It can take years to learn to read, don't worry about it. She sounds totally normal.
Do you mean she's learning with a phonics based system but the books she is being given for reading aren't decodable with the sounds she's done? That's normal because phonics is fairly new and there is no reason for schools to throw away hundreds of perfectly good books just to replace them with phonics readers. It is a bit of a pain and would be better if all children had access to phonics readers, but it wouldn't be practical/sensible, so you have to make do.
What you can do is a couple of things. First practice blending with her where you really draw out the phonics sound (e.g. sssss like a snake, not suh, like someone else said) on words where this works well e.g. sssssssuuuuuuuuuunnnnnnnn - ssssssssssuuuuuuuu, uuuuuuuuuuunnnnnnnnnn, suuuuuun, sun. There are lots of blending activities online you can look at (check accent because many are American, they also classify vowels differently, so cross check with the phonics system your school is using.) The fact she's able to write words down by sounding them out is great, try getting her to sound out what she's written so doing it backwards.
Next when you read with her, whenever you come across a word she hasn't learned that spelling of the sound yet you should say "This is a tricky word, let's do it together." Cover up the word with your thumb revealing just the first sound(s) so she can sound this out, then add the "tricky" sound yourself and let her put them together. Some "tricky" words are high frequency meaning they come up so much children tend to learn them as sight words so they aren't held back. These will be words like she, then, the, all.

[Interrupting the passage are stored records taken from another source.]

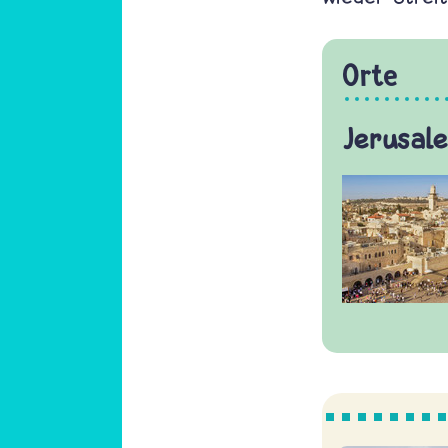
Orte
Jerusal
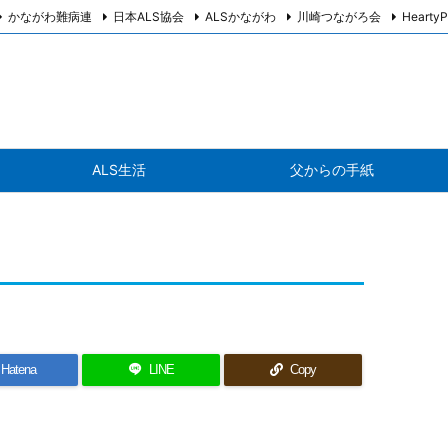
かながわ難病連
日本ALS協会
ALSかながわ
川崎つながろ会
HeartyP
ALS生活
父からの手紙
Hatena
LINE
Copy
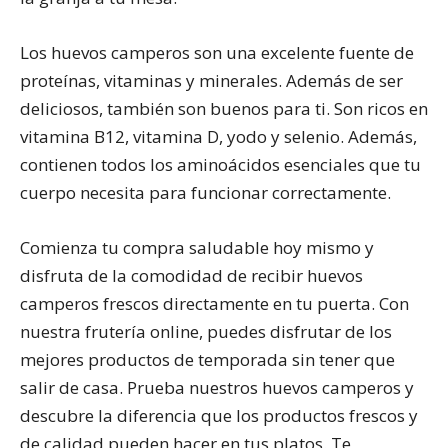
Los huevos camperos son una excelente fuente de
proteínas, vitaminas y minerales. Además de ser
deliciosos, también son buenos para ti. Son ricos en
vitamina B12, vitamina D, yodo y selenio. Además,
contienen todos los aminoácidos esenciales que tu
cuerpo necesita para funcionar correctamente.
Comienza tu compra saludable hoy mismo y
disfruta de la comodidad de recibir huevos
camperos frescos directamente en tu puerta. Con
nuestra frutería online, puedes disfrutar de los
mejores productos de temporada sin tener que
salir de casa. Prueba nuestros huevos camperos y
descubre la diferencia que los productos frescos y
de calidad pueden hacer en tus platos. Te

Are her other languages using the Latin alphabet too? If so this can cause a bit of a crossover with multilingual children. If she mistakes an English letter for the sound it makes in another language, you can say "That's right, w makes vvvv in German, but in English it makes the sound www, remember? So not vet, but..." If her other languages are more phonetic it's worth concentrating on English first, I found DS1 then transferred this knowledge and could instantly read in German with no effort from me.